В.П.: Мне кажется, что ничего сенсационного в этой фотографии нет, ибо сам Асад и его отец Хафиз Асад были преданными союзниками Москвы. Но отличие Башара Асада от его отца в том, что к моменту его прихода к власти количество российских союзников на Ближнем Востоке уменьшилось практически до размера самой Сирийской Арабской Республики. Режимы, которые существовали в советские времена и которые активно сотрудничали с Москвой, в том числе и на анти-израильском направлении, исчезли. И единственной реально поддерживающей Россию страной — я бы сказал, единственно нуждающейся в ее поддержке — стала Сирия. Так что политика Кремля по поддержке Дамаска всеми возможными средствами, в том числе и военными, вполне оправдана с точки зрения тех целей, которые ставил перед собой российский режим, а это — возвращение на мировую политическую арену в качестве государства, с которым будут считаться Соединенные Штаты и другие страны, и которое в случае непонимания его интересов может действовать достаточно жестко, в том числе и с применением силы против союзников западных стран.
NA: Удается ли Кремлю достигать в Сирии поставленных им целей?
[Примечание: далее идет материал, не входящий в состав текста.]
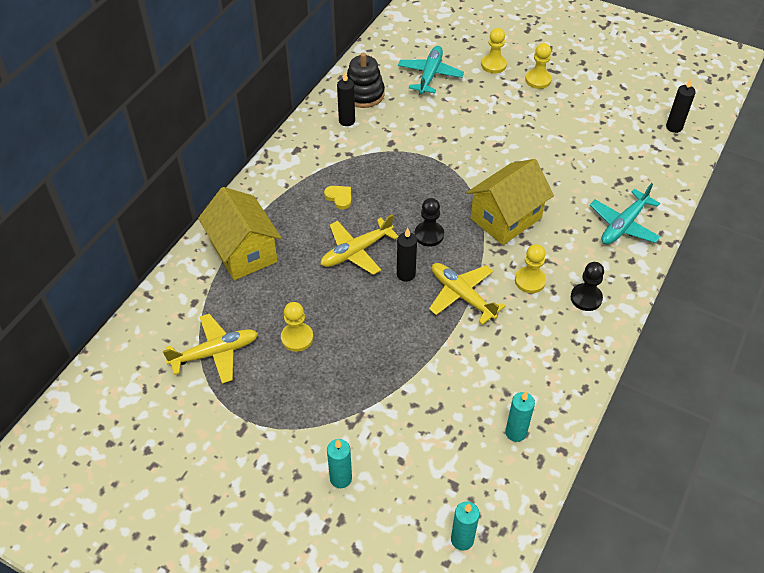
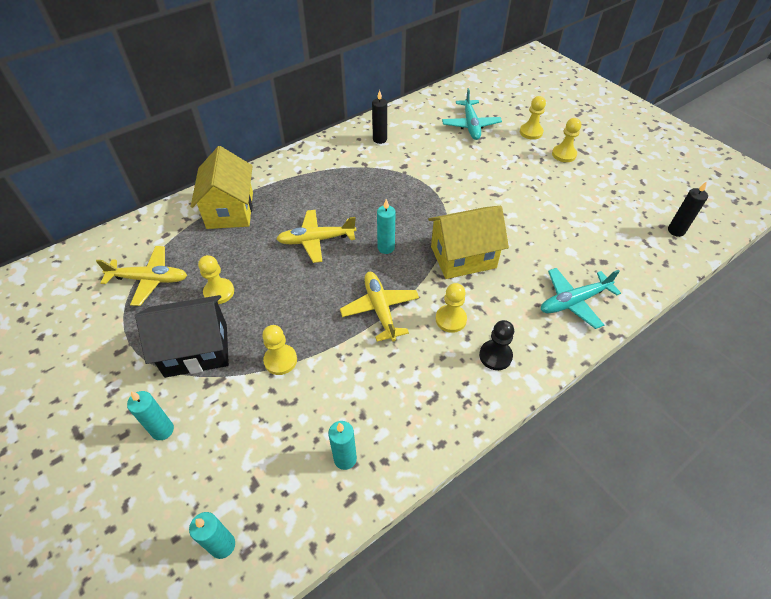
camera: 25 degrees right, 0 degrees up
(317, 399) = (196, 350): none -> black house
(339, 198) = (333, 194): yellow heart -> none
(364, 94) = (407, 124): black stacking toy -> none
(403, 376) = (280, 360): none -> yellow pawn
(406, 274) = (344, 273): black candle -> none
(429, 235) = (386, 248): black pawn -> turquoise candle
(430, 75) = (470, 125): turquoise plane -> turquoise plane turned 135 degrees clockwise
В.П.: В определенном смысле — да. Я бы сказал, что эти цели достигнуты если не непосредственно, то опосредованно — достигнуты на Ближнем Востоке. Если мы с вами вспомним, события в Сирии начались во времена арабской весны, и те режимы, которые были целями этой арабской весны, во многом исчезли с политической карты. Они так или иначе сменились другими режимами. Я бы не сказал, что арабская весна удалась в Египте, но, по крайней мере, достаточно сложными маневрами удалось предотвратить превращение Египта в светскую диктатуру и сохранить за армией ту роль, которая она выполняла там со времен сирийской революции пятидесятых годов прошлого века. В Ливии тоже нельзя сказать, что процесс перехода от диктатуры к цивилизованному государству удался, но самой диктатуры Каддафи не существует. В Ираке — при всей сложности развития этой страны — не существует диктатуры Саддама Хусейна. И Муаммар Каддафи, и Хосни Мубарак, и Саддам Хусейн — это уже фигуры из учебника истории.
Но Башар Асад — это президент Сирийской арабской республики. Человек, который не уходит в отставку, контролирует часть территории Сирии и претендует на продолжение и собственного правления, и правления партии Арабского социалистического возрождения. То есть по большому счету Сирия сохранила ту модель светской националистической диктатуры, которая изжила себя во всех остальных арабских странах, но сохранилась в Сирии путем гражданской войны и разрушения государства, а также прямого российского и иранского вмешательства в дела Сирии.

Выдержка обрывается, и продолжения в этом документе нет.